Hydration of calcium sulphoaluminate clinker with additions of different calcium sulphate sources

Abstract

In these last decades the complete comprehension of mechanisms that affect the hydration of calcium sulphoaluminate cement (CSA) has become crucial in the optic of an extensive use of CSA based systems as promising low-CO2 binders alternative to ordinary Portland cement. In this study the hydrated phases evolution of cementitious systems based on CSA clinker, mainly composed by ye’elimite (C4A3$) phase, blended with two calcium sulphate forms (i.e. gypsum and anhydrite) has been investigated. The adoption of 27Al magic-angle spinning NMR spectroscopy led to identify and follow the evolution of all the main CSA hydrated phases (i.e. ettringite, monosulfate, aluminium hydroxide) supporting the X-ray diffraction technique in the amorphous phase resolution. Thermogravimetric analysis has been adopted as complementary technique in the hydrated phases identification and the kinetic of the hydration process has been monitored by means of isothermal calorimetry. Experiments made on pastes hydrated at different ages (8, 16, 24 and 48 h) showed system reactivity strongly dependent on sulphate ion availability.

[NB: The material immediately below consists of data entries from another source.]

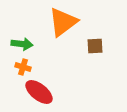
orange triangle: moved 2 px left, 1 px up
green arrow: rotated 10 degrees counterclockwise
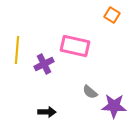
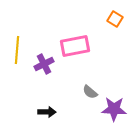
orange square: moved 3 px right, 4 px down
pink rectangle: rotated 24 degrees counterclockwise
purple star: moved 3 px down
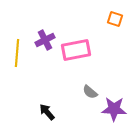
orange square: rotated 14 degrees counterclockwise
pink rectangle: moved 1 px right, 4 px down
yellow line: moved 3 px down
purple cross: moved 1 px right, 24 px up
black arrow: rotated 132 degrees counterclockwise
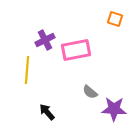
yellow line: moved 10 px right, 17 px down
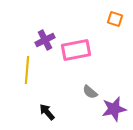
purple star: rotated 15 degrees counterclockwise
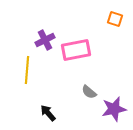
gray semicircle: moved 1 px left
black arrow: moved 1 px right, 1 px down
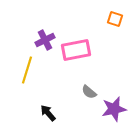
yellow line: rotated 12 degrees clockwise
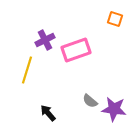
pink rectangle: rotated 8 degrees counterclockwise
gray semicircle: moved 1 px right, 9 px down
purple star: rotated 20 degrees clockwise
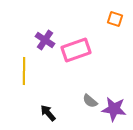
purple cross: rotated 30 degrees counterclockwise
yellow line: moved 3 px left, 1 px down; rotated 16 degrees counterclockwise
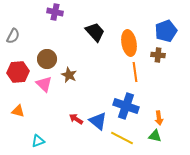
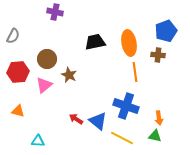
black trapezoid: moved 10 px down; rotated 60 degrees counterclockwise
pink triangle: moved 1 px down; rotated 36 degrees clockwise
cyan triangle: rotated 24 degrees clockwise
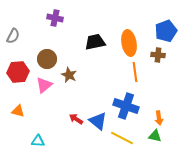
purple cross: moved 6 px down
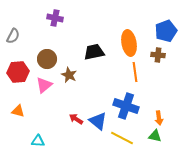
black trapezoid: moved 1 px left, 10 px down
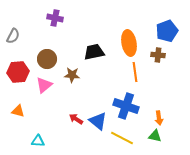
blue pentagon: moved 1 px right
brown star: moved 3 px right; rotated 21 degrees counterclockwise
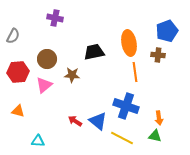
red arrow: moved 1 px left, 2 px down
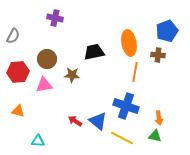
orange line: rotated 18 degrees clockwise
pink triangle: rotated 30 degrees clockwise
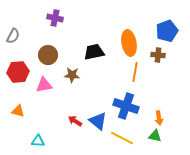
brown circle: moved 1 px right, 4 px up
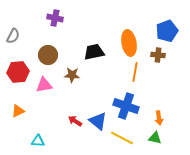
orange triangle: rotated 40 degrees counterclockwise
green triangle: moved 2 px down
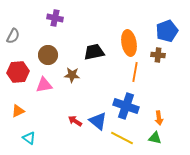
cyan triangle: moved 9 px left, 3 px up; rotated 32 degrees clockwise
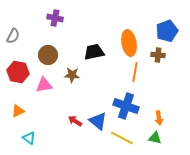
red hexagon: rotated 15 degrees clockwise
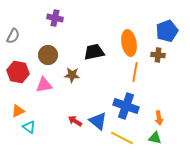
cyan triangle: moved 11 px up
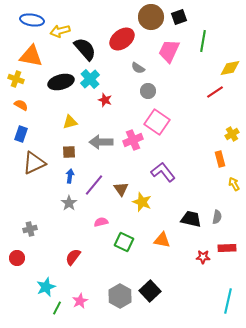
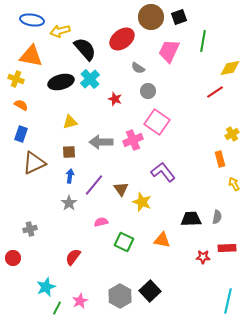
red star at (105, 100): moved 10 px right, 1 px up
black trapezoid at (191, 219): rotated 15 degrees counterclockwise
red circle at (17, 258): moved 4 px left
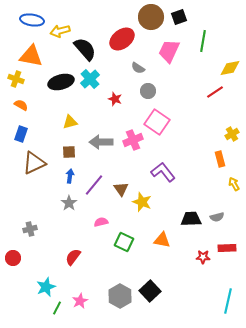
gray semicircle at (217, 217): rotated 64 degrees clockwise
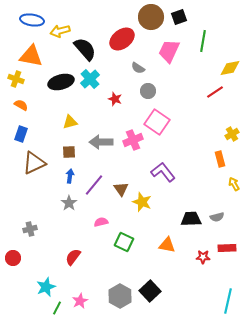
orange triangle at (162, 240): moved 5 px right, 5 px down
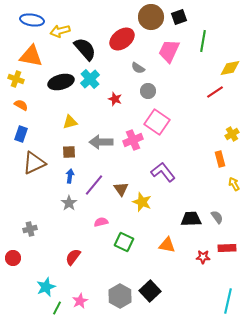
gray semicircle at (217, 217): rotated 112 degrees counterclockwise
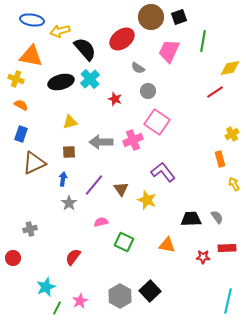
blue arrow at (70, 176): moved 7 px left, 3 px down
yellow star at (142, 202): moved 5 px right, 2 px up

In presence of gypsum, more soluble, a higher ettringite phase formation with a consequent greater C4A3$ consumption was detected in the first hours of hydration (8 h) slowing down the kinetic of phases formation only at later ages (48 h). Results showed how the different sulphate ion availability modifies the kinetics of CSA hydration process as well as the morphology of hydrated phases. SEM observations confirmed that the high solubility of gypsum led to formation of poorly-crystallized hydrated phases, with a consequent more dense matrix, while in the presence of anhydrite, less soluble, a well crystallized needle like ettringite has been detected as main hydrated phase.